Order, Supreme Court, New York County (Charles Ramos, J.), entered January 24, 2000, which granted defendants' motion to dismiss the consolidated second amended complaint, unanimously affirmed, without costs.

 Plaintiffs, individual investors who purchased interests in limited partnerships engaged in the trading of futures and options contracts, allege that the Dean Witter brokers who sold them such units misrepresented the suitability of such investments for plaintiffs and a putative class of similarly situated conservative investors.   To the extent the named plaintiffs have alleged with particularity that any broker made such misrepresentations to them, their causes of action for fraud and negligent misrepresentation are barred by the prospectuses for the limited partnerships, which prominently disclosed in plain language that the investments in question were “speculative”, involved a “high degree of risk”, and should be made only with funds the investor could afford to lose entirely.   Such disclosures in the written offering materials rendered any reliance on alleged contradictory oral representations unjustifiable as a matter of law (see, e.g., Brown v. E.F. Hutton Group, 2d Cir., 991 F.2d 1020, 1032-1033;  see also, Societe Nationale D'Exploitation Industrielle des Tabacs et Allumettes v. Salomon Bros. Intl. Ltd., 249 A.D.2d 232, 672 N.Y.S.2d 303).   To the extent plaintiffs have alleged that they did not receive the prospectuses until after they made their investment decisions, such allegations are unavailing, since, in order to invest, each plaintiff was required to sign a subscription agreement representing, inter alia, that the investor had received the prospectus, and the instructions accompanying the subscription agreement form directed investors to “carefully read and review the Prospectus”.
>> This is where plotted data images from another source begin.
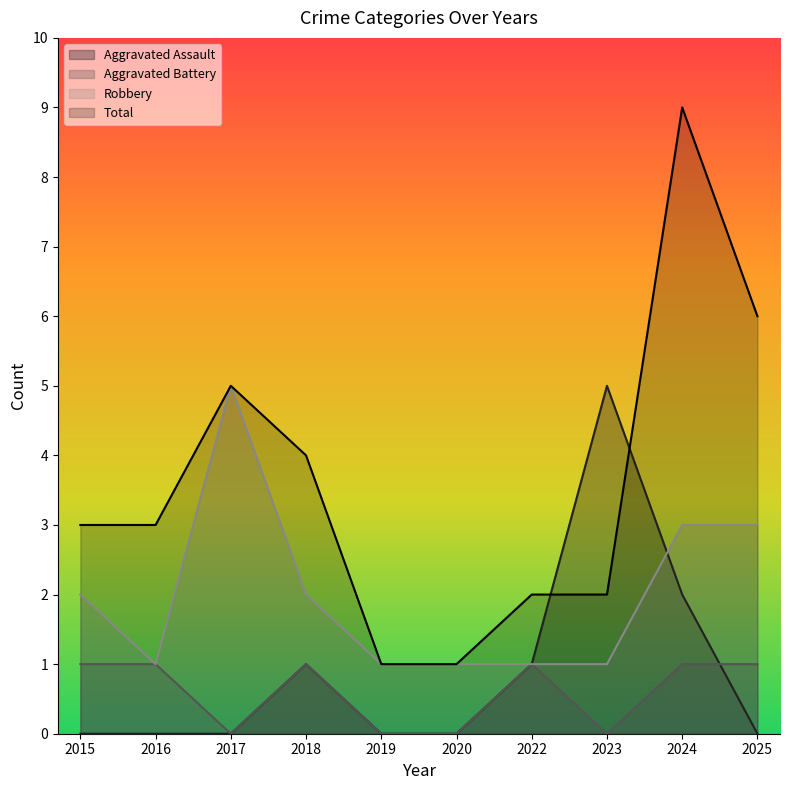

True or false: Aggravated Assault has more than 0 points higher than both neighbors.

True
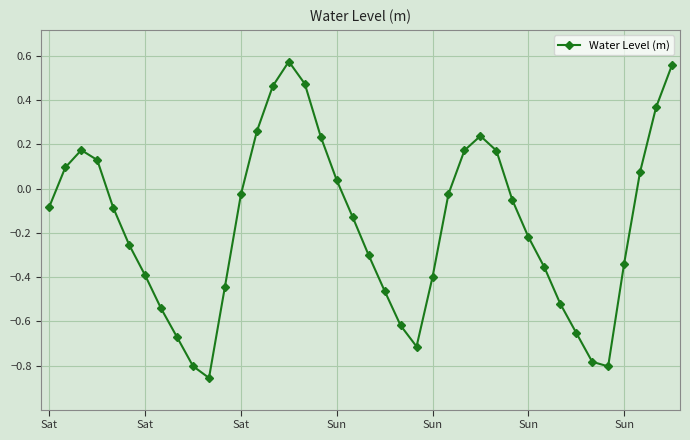

True or false: there are more than 0 points higher than both neighbors.

True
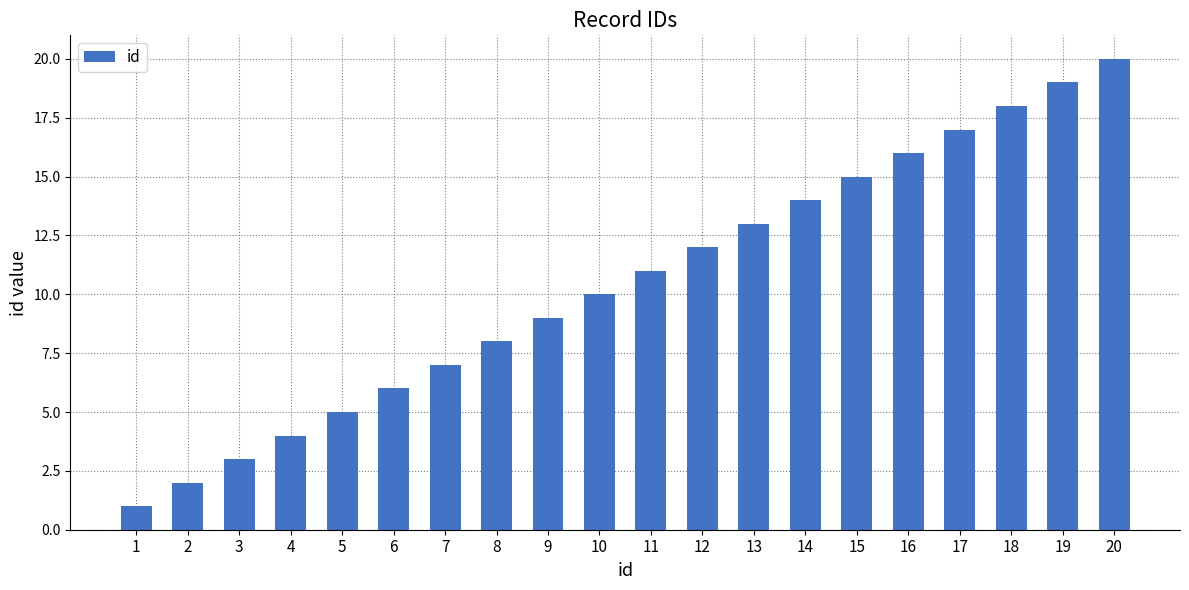

What is the ratio of the value at 10 to the value at 1?

10.0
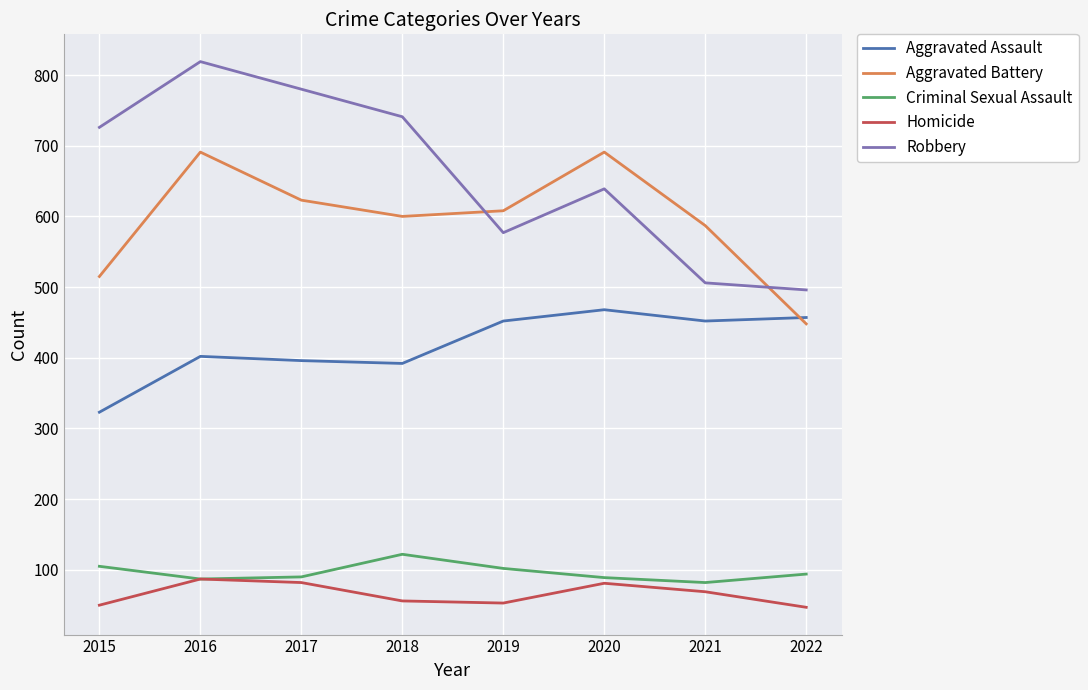

What are all the series names shown in the legend?

Aggravated Assault, Aggravated Battery, Criminal Sexual Assault, Homicide, Robbery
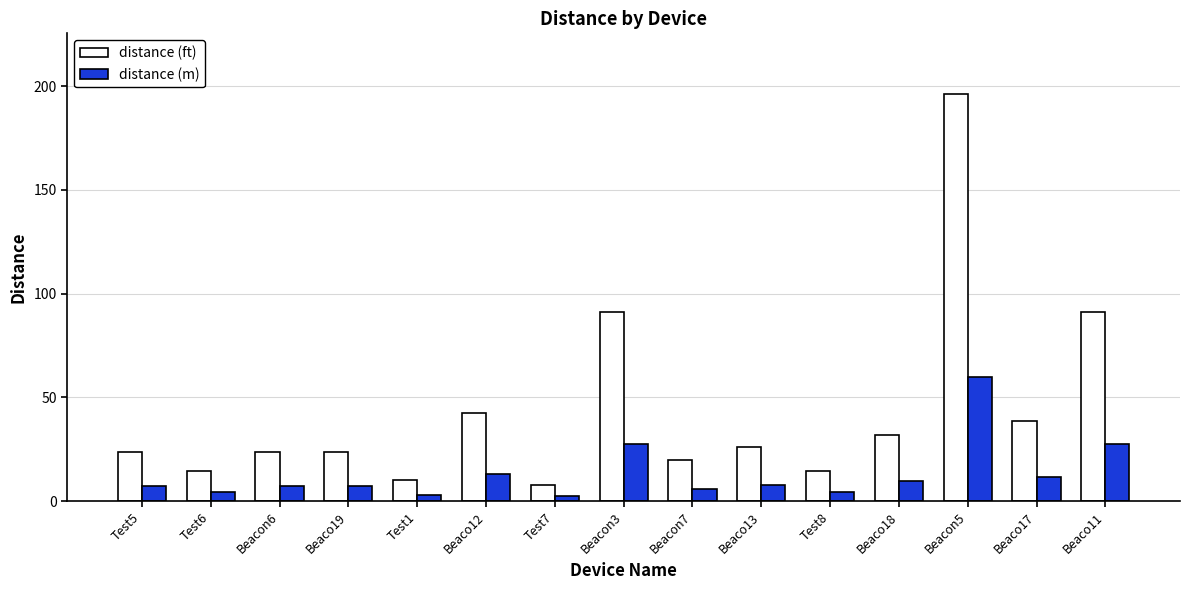

The distance (ft) series shows 7.5 at Test7. True or false?

True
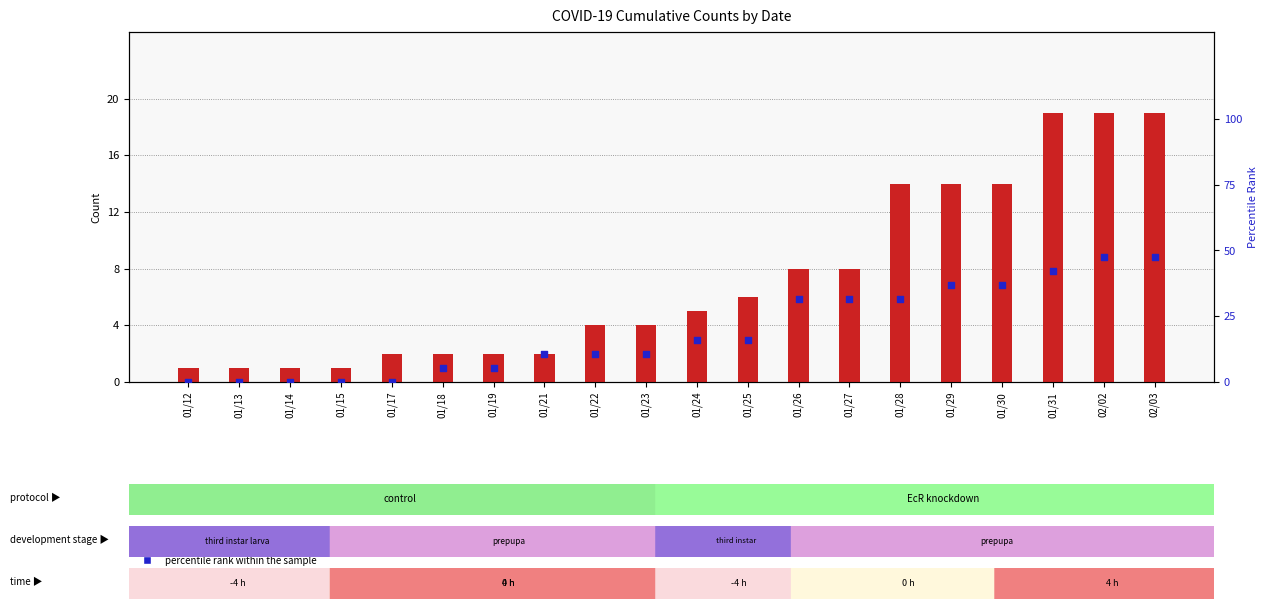

Which series reaches the minimum Y coordinate?

percentile rank within the sample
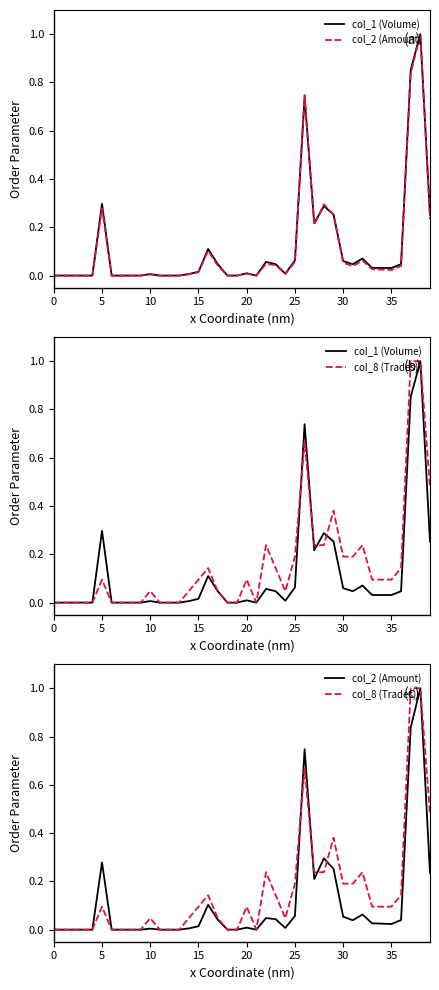

What is the average value of the col_2 (Amount) series?

0.1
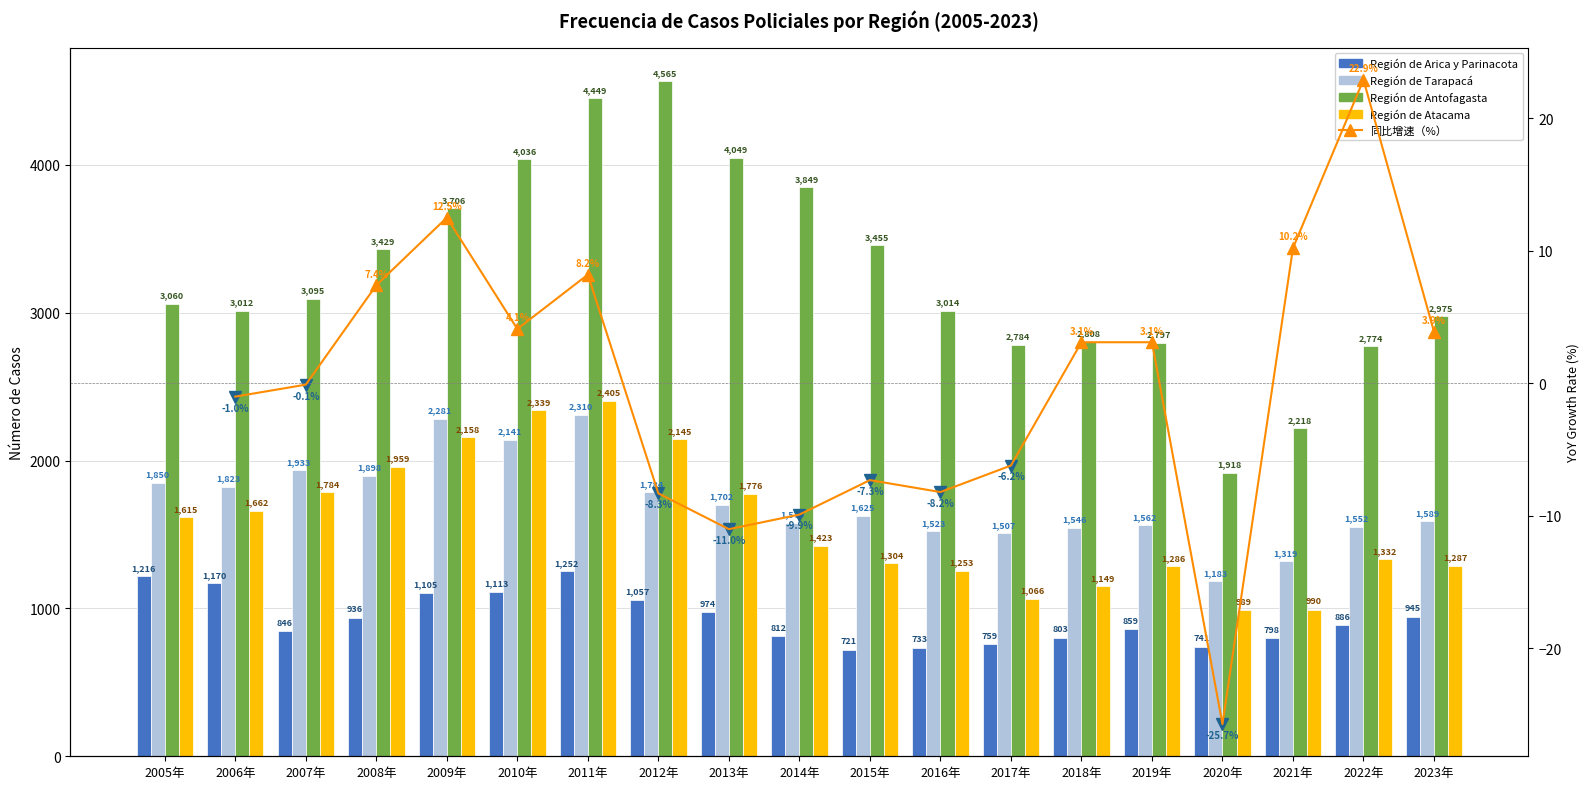

List the labels in order of Región de Atacama value, largest first.

2011年, 2010年, 2009年, 2012年, 2008年, 2007年, 2013年, 2006年, 2005年, 2014年, 2022年, 2015年, 2023年, 2019年, 2016年, 2018年, 2017年, 2021年, 2020年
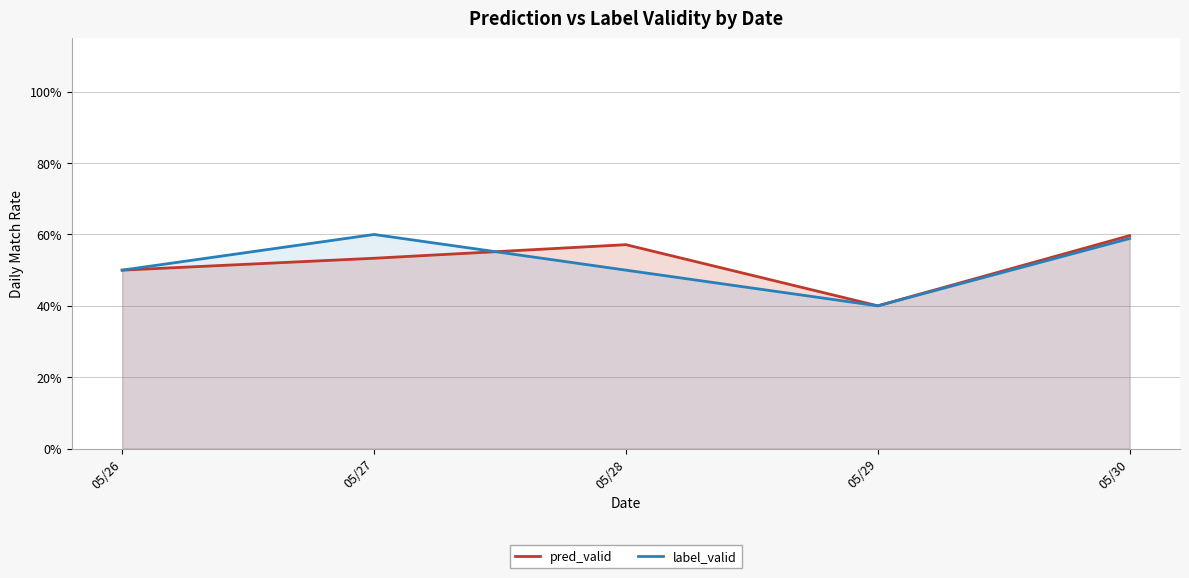

Reading left to right, transcribe all the data shown in this chart.

pred_valid: 05/26=0.5	05/27=0.5	05/28=0.6	05/29=0.4	05/30=0.6
label_valid: 05/26=0.5	05/27=0.6	05/28=0.5	05/29=0.4	05/30=0.6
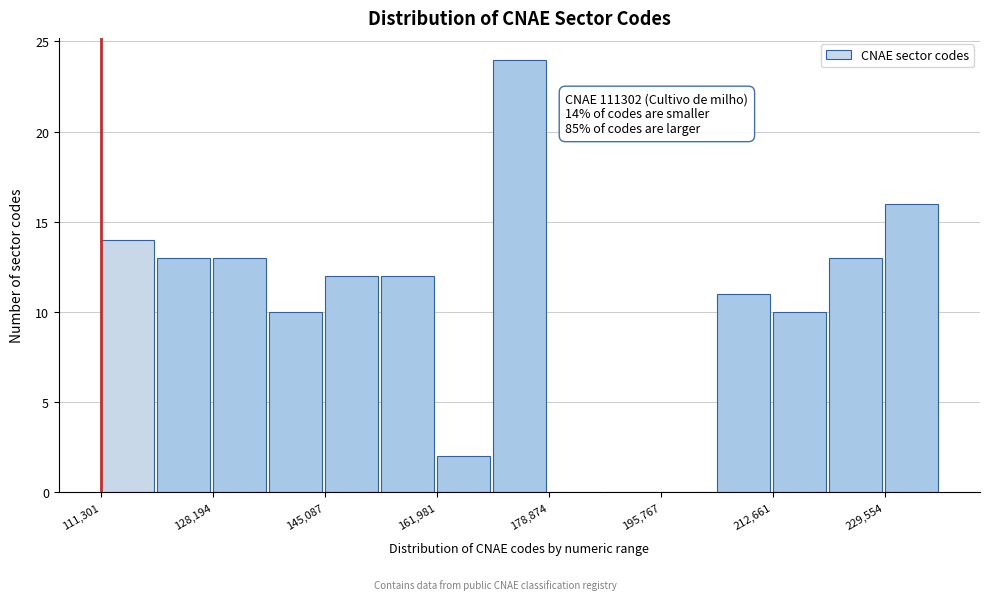

Over which range of the x-axis is the bar tallest?

170000 to 178000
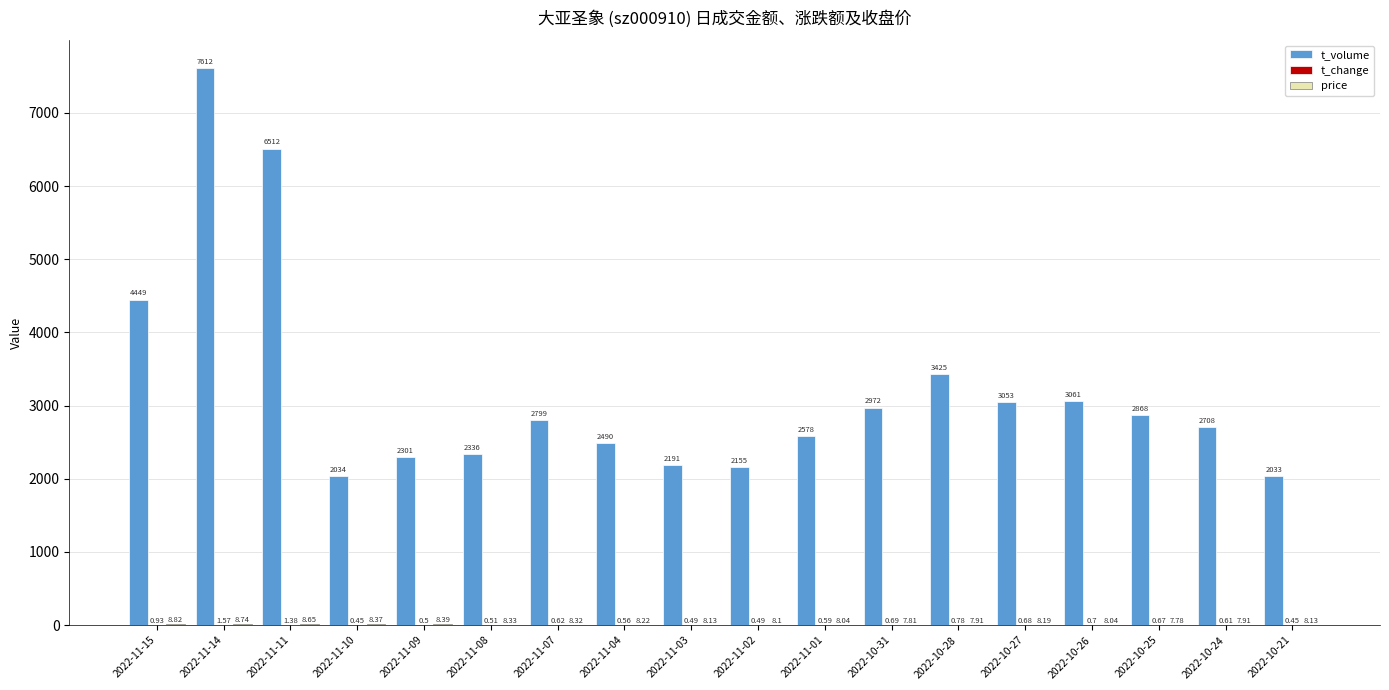

Which series changed the most between 2022-11-01 and 2022-10-25?

t_volume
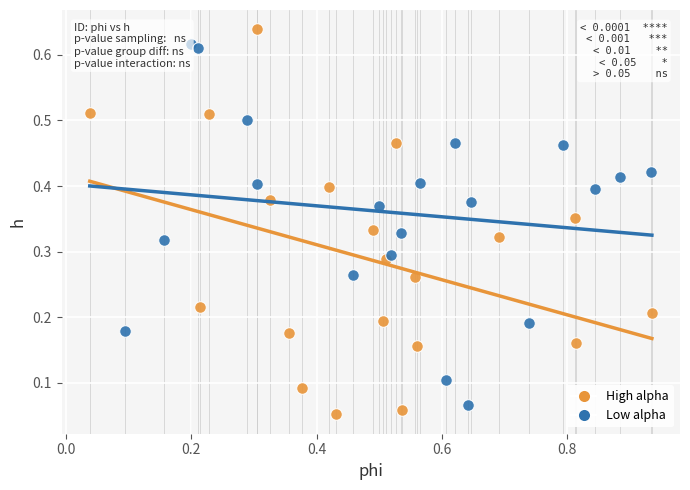

Which series has the largest Y range (max minus min)?

High alpha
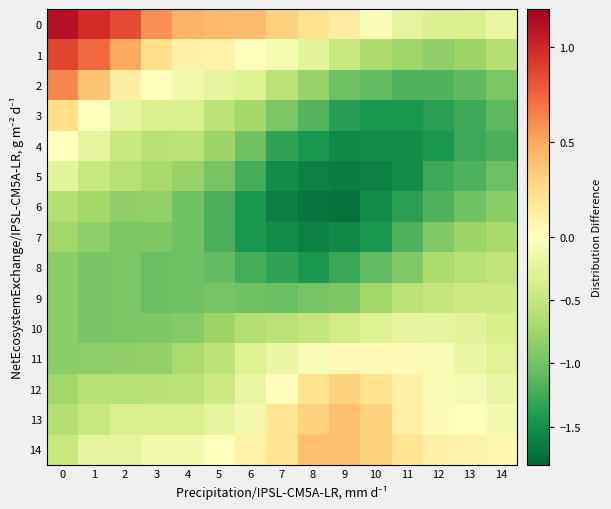

What is the smallest value displayed?

-1.7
 The motion court also correctly dismissed the cause of action for breach of fiduciary duty, since plaintiffs have not alleged that they had anything more than ordinary broker-client relationships with their Dean Witter brokers (see, Perl v. Smith Barney Inc., 230 A.D.2d 664, 666, 646 N.Y.S.2d 678, lv. denied 89 N.Y.2d 803, 653 N.Y.S.2d 281, 675 N.E.2d 1234;  Fekety v. Gruntal & Co., 191 A.D.2d 370, 371, 595 N.Y.S.2d 190).   Finally, the cause of action under General Business Law § 349 was correctly dismissed on the ground that federally-regulated securities transactions are outside the scope of that statute (see, General Business Law § 349[d];  Schwarz v. Bear Stearns Cos., 266 A.D.2d 133, 698 N.Y.S.2d 855;  Smith v. Triad Mfg. Group, 255 A.D.2d 962, 964, 681 N.Y.S.2d 710).